When Joseph is rushed up from the dungeon, Pharaoh says to him: שָׁמַ֤עְתִּי עָלֶ֙יךָ֙ לֵאמֹ֔ר תִּשְׁמַ֥ע חֲל֖וֹם לִפְתֹּ֥ר אֹתֽוֹ “I have heard about you that for you to hear a dream is to tell its meaning.” Rashi is quick to point out that tishma halom, “hear a dream” doesn’t mean hear as in a function of the ear but hear as in pay heed to, pay attention to, understand.

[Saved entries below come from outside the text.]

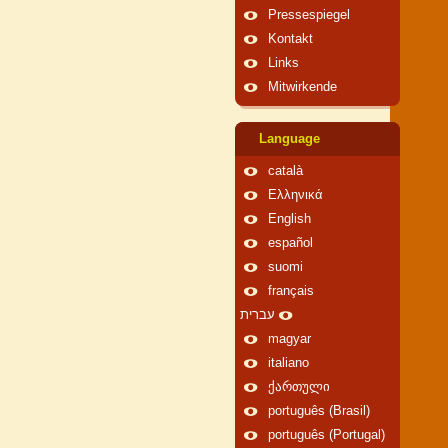
Pressespiegel
Kontakt
Links
Mitwirkende
Language
català
Ελληνικά
English
español
suomi
français
עברית
magyar
italiano
ქართული
português (Brasil)
português (Portugal)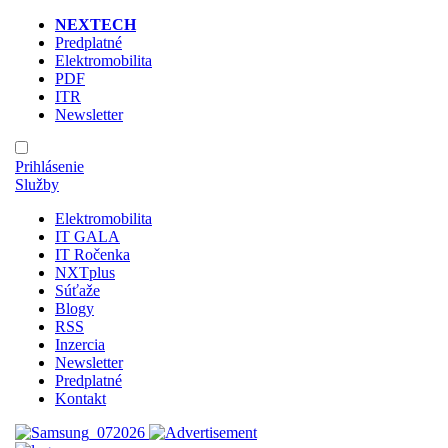
NEXTECH
Predplatné
Elektromobilita
PDF
ITR
Newsletter
Prihlásenie
Služby
Elektromobilita
IT GALA
IT Ročenka
NXTplus
Súťaže
Blogy
RSS
Inzercia
Newsletter
Predplatné
Kontakt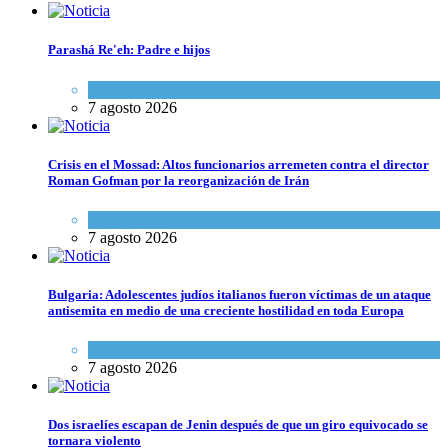
Parashá Re'eh: Padre e hijos
Espiritualidad
,
Tema del día
7 agosto 2026
Crisis en el Mossad: Altos funcionarios arremeten contra el director
Roman Gofman por la reorganización de Irán
Tema del día
7 agosto 2026
Bulgaria: Adolescentes judíos italianos fueron víctimas de un ataque
antisemita en medio de una creciente hostilidad en toda Europa
Cultura y Sociedad
,
Tema del día
7 agosto 2026
Dos israelíes escapan de Jenin después de que un giro equivocado se
tornara violento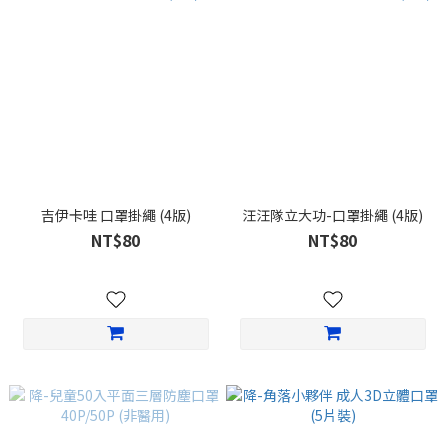
吉伊卡哇 口罩掛繩 (4版)
汪汪隊立大功-口罩掛繩 (4版)
NT$80
NT$80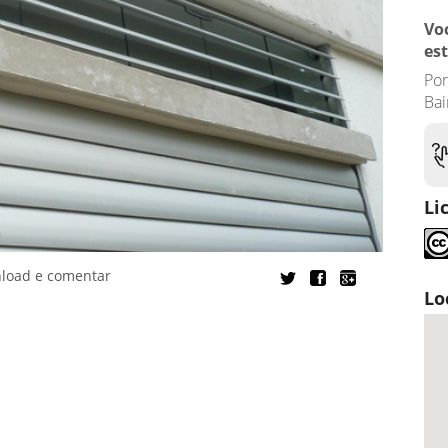
Vo
es
Por
Bai
Li
nload e comentar
Lo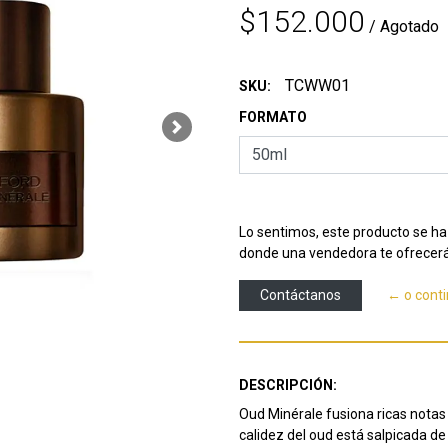
$152.000
/ Agotado
TCWW01
SKU:
FORMATO
Next
Lo sentimos, este producto se ha 
donde una vendedora te ofrecerá
Contáctanos
← o cont
DESCRIPCIÓN:
Oud Minérale fusiona ricas notas
calidez del oud está salpicada de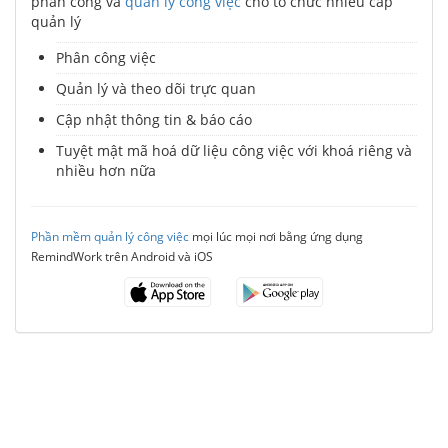
phân công và
quản lý công việc
cho tổ chức nhiều cấp
quản lý
Phân công việc
Quản lý và theo dõi trực quan
Cập nhật thông tin & báo cáo
Tuyệt mật mã hoá dữ liệu công việc với khoá riêng và
nhiều hơn nữa
Phần mềm quản lý công việc
mọi lúc mọi nơi bằng ứng dụng
RemindWork trên Android và iOS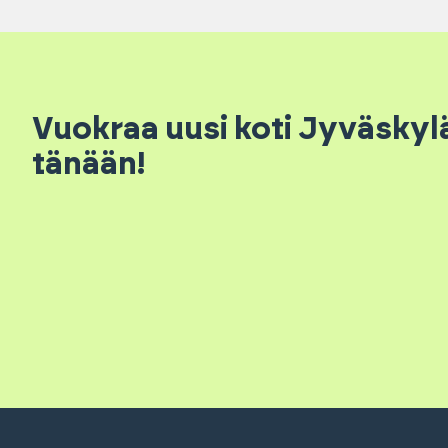
Vuokraa uusi koti Jyväskylä
tänään!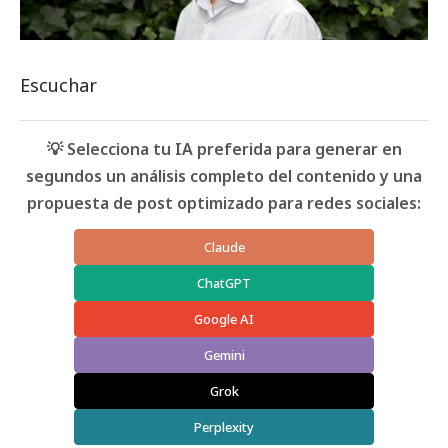
Escuchar
💡 Selecciona tu IA preferida para generar en
segundos un análisis completo del contenido y una
propuesta de post optimizado para redes sociales:
Claude
ChatGPT
Google AI
Gemini
Grok
Perplexity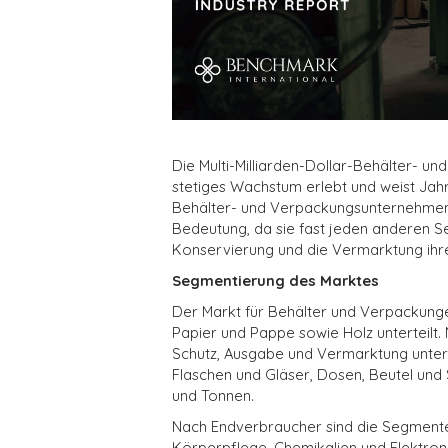
Die Multi-Milliarden-Dollar-Behälter- un
stetiges Wachstum erlebt und weist Jahr
Behälter- und Verpackungsunternehmen s
Bedeutung, da sie fast jeden anderen Se
Konservierung und die Vermarktung ihr
Segmentierung des Marktes
Der Markt für Behälter und Verpackungen 
Papier und Pappe sowie Holz unterteilt. 
Schutz, Ausgabe und Vermarktung unter
Flaschen und Gläser, Dosen, Beutel und
und Tonnen.
Nach Endverbraucher sind die Segmente
Körperpflege, Chemikalien und Elektroni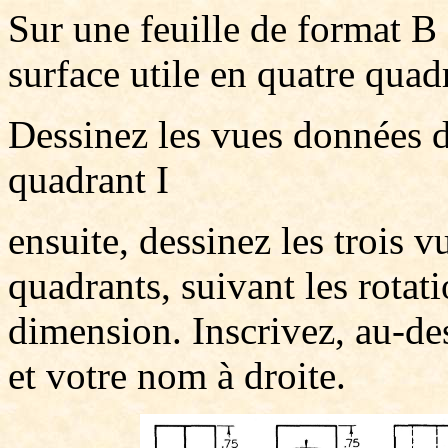
Sur une feuille de format B
surface utile en quatre quad
Dessinez les vues données d
quadrant I
ensuite, dessinez les trois v
quadrants, suivant les rota
dimension. Inscrivez, au-de
et votre nom à droite.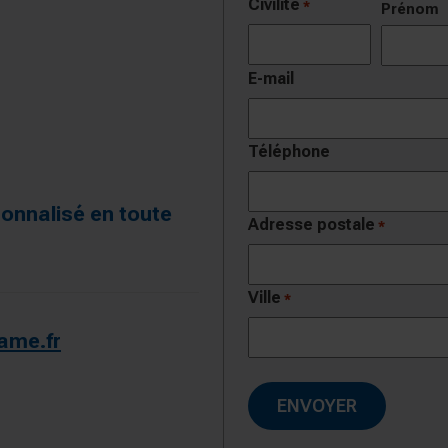
Civilité
*
*
Prénom
E-mail
Téléphone
sonnalisé en toute
Adresse postale
*
Ville
*
ame.fr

Just like when we say the Shema, Hear O Israel, Adonai our God Adonai is One, we’re not talking about our ears, we’re talking about our minds. We’re talking about using our minds to pay attention to something subtle and not obvious so as to understand it. Our understanding depends upon our capacity to pay attention. Our interpretation of events and our ability to act effectively in response to those events, depend on our ability to pay attention, which is interrelated with our ability to sleep.

I’ve also been reading and listening to Tricia Hersey of the Nap Ministry. Hersey is a Black woman theologian, writer, performance artist, and activist, who links sleep deprivation with capitalism and white supremacy. Her new book, Rest is Resistance, is out now. She says that the capitalism that comes out of chattel slavery is “the same system that is driving the entire globe to exhaustion and a deep disconnection with our bodies and minds today.” She also says, “Rest pushes back and disrupts a system that views human bodies as a tool for production and labor. It is a counter narrative. We know that we are not machines. We are divine.”

And this brings us to Shabbat and to Chanukah. Here we are on the seventh day. Our people knew from the very beginning, God knew from the very beginning, that rest was necessary for life, so necessary that it was built into creation itself. We have built our lives, our tradition, our religion around that idea and that rhythm, setting aside one in every seven days to remind ourselves of our own exhaustion and need to put down the tools of production, to remember what is most important and most conducive to life. If any people are set up to succeed at rest, with the structures and practices already laid out, it’s us. We don’t have to invent anything. We just have to follow the wisdom of our ancestors and our God. We could use this day every week to break our addiction to distraction and overstimulation, to sleep, and to recover who we really are.

And in the spirit of Chanukah, breaking our addiction to sleep deprivation, overstimulation, and distraction would be an act of resistance on par with the Maccabees. The dominant culture is harming us. It is actually killing us. In fact, in our time this may be the form of resistance that would be most significant to our quality of life, to our health, to social justice, and to the possibility of making decisions that give our grandchildren a future. Everything depends upon our ability to think.

So let’s reimagine Shabbat as a day of resistance, when we take back our God-given right to rest and build the power to break our addiction to distraction and overstimulation. And when we light our candles for the last two nights of Chanukah, that is something worth our dedication.